◆ **SUPPLIED TEXT**
========

The is_empty and is_not_empty operators do not need a value — the Value input disappears from the UI when you select them.

What does the node output?

The node outputs a single JSON array containing only the items from the input list that satisfied the configured conditions. The order of surviving items is preserved.

filtered_list json

The subset of input items that matched the filter. Items that did not match are dropped. If no item matches, the array is empty ([]) — the node does not raise an error.

Example payload after filtering a list of articles to keep only the published ones:

{
  "filtered_list": [
    {"title": "Article A", "status": "published"},
    {"title": "Article C", "status": "published"}
  ]
}

Usage examples

Example 1: Filter objects by property

Filter a list of articles to keep only those with status equal to published, then loop over them.

Settings:

  • list_type: object
  • conditions: [{"id": "1", "property": "status", "operator": "equals", "value": "published"}]
  • logical_operator: AND
graph LR
    A[Notion Database Reader] --> B[Filter List]
    B --> C[Loop: process articles]

Example 2: Filter strings containing a keyword

Filter a list of URLs from a sitemap to keep only those containing blog, then send them to a Web Scraper.

========

◆ **RECORDED DATA**
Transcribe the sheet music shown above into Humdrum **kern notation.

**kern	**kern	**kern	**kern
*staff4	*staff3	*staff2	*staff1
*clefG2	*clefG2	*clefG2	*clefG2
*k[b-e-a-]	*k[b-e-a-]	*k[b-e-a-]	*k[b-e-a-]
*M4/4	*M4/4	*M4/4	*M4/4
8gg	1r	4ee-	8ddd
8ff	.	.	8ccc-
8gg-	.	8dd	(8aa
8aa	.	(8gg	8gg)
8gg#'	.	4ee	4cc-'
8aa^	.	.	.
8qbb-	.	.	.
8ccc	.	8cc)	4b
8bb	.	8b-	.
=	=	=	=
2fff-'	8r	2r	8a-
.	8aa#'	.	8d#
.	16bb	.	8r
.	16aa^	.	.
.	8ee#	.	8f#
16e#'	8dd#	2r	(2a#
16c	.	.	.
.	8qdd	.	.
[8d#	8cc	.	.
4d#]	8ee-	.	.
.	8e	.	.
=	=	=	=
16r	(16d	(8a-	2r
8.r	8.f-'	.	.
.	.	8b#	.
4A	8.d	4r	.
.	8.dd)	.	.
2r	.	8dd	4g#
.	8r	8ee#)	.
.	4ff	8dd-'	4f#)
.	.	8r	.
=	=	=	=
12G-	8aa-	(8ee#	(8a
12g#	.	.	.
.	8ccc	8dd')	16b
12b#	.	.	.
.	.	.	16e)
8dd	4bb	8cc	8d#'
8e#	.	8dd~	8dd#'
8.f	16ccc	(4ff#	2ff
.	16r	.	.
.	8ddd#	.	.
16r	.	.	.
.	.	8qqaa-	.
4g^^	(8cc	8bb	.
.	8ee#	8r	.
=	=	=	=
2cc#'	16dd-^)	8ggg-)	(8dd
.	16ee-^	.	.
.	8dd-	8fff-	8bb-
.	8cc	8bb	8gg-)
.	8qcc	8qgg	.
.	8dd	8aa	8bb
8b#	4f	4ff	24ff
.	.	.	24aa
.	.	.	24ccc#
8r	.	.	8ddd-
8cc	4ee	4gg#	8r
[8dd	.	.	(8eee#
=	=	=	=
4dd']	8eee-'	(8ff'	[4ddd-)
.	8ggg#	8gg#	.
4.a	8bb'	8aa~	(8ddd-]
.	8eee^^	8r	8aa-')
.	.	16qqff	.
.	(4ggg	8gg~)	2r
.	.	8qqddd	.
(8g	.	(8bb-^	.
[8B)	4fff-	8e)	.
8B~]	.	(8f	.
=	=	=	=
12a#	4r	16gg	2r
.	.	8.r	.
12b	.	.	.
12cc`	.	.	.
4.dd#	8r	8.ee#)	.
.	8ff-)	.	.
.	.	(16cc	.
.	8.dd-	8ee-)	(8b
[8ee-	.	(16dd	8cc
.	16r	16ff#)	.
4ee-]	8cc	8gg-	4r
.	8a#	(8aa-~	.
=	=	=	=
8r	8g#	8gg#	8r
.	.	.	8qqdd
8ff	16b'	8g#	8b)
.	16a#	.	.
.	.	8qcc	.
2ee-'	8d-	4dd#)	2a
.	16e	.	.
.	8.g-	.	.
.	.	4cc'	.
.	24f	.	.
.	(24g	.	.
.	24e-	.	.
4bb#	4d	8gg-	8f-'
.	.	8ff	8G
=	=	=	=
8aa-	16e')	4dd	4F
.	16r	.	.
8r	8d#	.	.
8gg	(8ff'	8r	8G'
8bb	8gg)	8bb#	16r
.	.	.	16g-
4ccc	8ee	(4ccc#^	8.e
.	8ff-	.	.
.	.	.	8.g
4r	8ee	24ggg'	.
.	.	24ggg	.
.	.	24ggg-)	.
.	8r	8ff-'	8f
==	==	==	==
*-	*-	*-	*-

========

◆ **WHAT YOU WILL DO**
According to the Filter List documentation, what does the node output when no input item matches the filter?

◆ **REPLY TO THE EXERCISE**
It outputs an empty array ([]) and does not raise an error.